I had the pleasure of meeting up with someone this week that I have never worked out with before and that has been an acquaintance of mine but never really a friend. I am hoping that is about to change.
It was reading Angelina’s own blog about finding the fit and fabulous her that inspired me to start blogging through my own barriers to the next phase of my journey (http://findingthefitandfabulousme.blogspot.ca). I want to first thank her for finding the courage to put finger to keyboard to journal her own path and experience.
I came to realize after our 45 minute session of intervals that all our stories are very similar. And while this journey is lonely, we can rest assured that we are not the only one making changes, finding strength, falling down and learning to pick ourselves up.

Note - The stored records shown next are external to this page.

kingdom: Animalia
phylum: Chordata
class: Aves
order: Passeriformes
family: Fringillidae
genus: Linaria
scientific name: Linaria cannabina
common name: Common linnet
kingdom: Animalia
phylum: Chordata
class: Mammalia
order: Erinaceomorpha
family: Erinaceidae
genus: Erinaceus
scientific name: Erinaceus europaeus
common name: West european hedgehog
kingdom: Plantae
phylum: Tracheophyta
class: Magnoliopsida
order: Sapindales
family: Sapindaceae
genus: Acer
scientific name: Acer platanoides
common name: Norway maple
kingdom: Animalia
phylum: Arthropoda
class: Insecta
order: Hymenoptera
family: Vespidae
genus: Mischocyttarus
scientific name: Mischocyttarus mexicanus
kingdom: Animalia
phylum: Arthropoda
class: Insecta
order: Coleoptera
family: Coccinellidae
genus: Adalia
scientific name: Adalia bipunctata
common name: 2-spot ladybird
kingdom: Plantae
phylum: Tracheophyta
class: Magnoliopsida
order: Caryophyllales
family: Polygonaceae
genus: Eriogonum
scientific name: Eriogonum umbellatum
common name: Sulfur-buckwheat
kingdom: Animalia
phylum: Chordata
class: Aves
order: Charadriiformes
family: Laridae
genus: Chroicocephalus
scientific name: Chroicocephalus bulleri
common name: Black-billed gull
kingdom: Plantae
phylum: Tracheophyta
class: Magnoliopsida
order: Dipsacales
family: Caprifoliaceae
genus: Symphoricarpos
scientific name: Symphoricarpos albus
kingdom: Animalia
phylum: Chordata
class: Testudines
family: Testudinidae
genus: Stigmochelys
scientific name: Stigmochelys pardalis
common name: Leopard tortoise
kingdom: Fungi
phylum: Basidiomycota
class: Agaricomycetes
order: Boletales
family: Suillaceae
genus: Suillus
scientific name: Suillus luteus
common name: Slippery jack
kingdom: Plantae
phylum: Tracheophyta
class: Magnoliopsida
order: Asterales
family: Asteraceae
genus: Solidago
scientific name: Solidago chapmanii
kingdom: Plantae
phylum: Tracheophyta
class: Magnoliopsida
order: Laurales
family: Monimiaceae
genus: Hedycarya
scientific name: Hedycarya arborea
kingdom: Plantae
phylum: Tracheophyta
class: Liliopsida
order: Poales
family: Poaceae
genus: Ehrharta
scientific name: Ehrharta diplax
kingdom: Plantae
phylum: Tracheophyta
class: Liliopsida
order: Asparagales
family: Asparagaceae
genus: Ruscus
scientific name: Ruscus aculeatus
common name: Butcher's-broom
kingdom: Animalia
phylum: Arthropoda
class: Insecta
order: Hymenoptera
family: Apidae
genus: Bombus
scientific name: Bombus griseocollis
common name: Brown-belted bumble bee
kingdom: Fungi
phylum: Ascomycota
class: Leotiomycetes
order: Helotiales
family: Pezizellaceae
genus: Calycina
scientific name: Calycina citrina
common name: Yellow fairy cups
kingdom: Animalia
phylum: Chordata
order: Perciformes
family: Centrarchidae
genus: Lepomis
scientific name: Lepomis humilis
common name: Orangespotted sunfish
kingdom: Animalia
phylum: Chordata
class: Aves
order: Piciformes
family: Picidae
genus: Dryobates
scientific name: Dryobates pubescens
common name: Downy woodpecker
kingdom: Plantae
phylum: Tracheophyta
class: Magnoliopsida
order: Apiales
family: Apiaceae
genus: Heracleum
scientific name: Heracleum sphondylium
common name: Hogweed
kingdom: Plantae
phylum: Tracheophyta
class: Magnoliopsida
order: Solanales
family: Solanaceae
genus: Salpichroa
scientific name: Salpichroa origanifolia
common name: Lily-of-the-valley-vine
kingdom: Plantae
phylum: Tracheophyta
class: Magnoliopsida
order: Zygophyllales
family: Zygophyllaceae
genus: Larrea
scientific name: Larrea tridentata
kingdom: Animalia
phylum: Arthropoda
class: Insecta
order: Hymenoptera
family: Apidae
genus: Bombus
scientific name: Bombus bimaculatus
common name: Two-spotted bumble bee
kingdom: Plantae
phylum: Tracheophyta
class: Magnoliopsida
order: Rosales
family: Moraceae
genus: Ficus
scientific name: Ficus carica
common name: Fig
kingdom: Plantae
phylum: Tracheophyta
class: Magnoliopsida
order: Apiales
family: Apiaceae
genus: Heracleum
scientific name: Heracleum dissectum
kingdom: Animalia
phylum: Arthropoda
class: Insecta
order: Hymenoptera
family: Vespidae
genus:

Angelina’s story is one that I know too well. And without exposing all she shared with me, I want to share this – we need to let go of who we thought we were, who others expect us to be and start living of life of me.
Until we are willing to go of EVERYTHING that is hindering us from living a life of ME, it may be impossible to move from where we are – if that’s a place of being stuck, then chances are, that’s where you may be left until things give. I left my career. That’s pretty big. With that stress and worry lifted off my shoulders I saw a shift in my weight dramatically the months following.
What else? I started being me. That’s a pretty big thing too – I stopped being the hub of my extended family. I didn’t meddle in who was doing what, making sure everyone was taking care of and communicating regularly. I haven’t talked to my dad face to face in over a year. Reason being? I can’t take responsibility for choices others make. I wake up every day knowing that the life I lead and the lessons I teach my children are the only things within my control. I can’t persuade or alter what others do in their lives. I will just send out love to them and hope one day they find the love in themselves to have me back in their lives when ready.
But there are other facets in my my life right now that are stuck. And I need to realize, until I unstuckafy them, or at least have the courage to want to change, I will be where I am today. So I either need to ‘be willing to get rid of the life that was planned for me’ or carry on not living in absolute truth.
This isn’t easy. You may wake up every day miserable in your relationships, but unwilling or scared to move forward because of how that decision will impact others around you. You may be sitting at a desk right now reading this, knowing that you were not meant to sit in the confines of a cubicle typing away at a computer. You may be overweight, 40, 50, 60 pounds or more and just do not know what has to give for you to live a life of freedom and health in a body what was given to you as a gift at birth. What life is waiting for you?
My formula of nutrition and activity may be a simple one, but the third and most important part of this equation is what happens in the 24 hours of every day of our lives. If our actions are not supporting where we WANT to be, all the greens and squats in the world wont sustain us.
I am going out to run my 5k today and think about small changes I can make to move closer to the life that is planned for me. I hope this post inspires you to make some similar steps.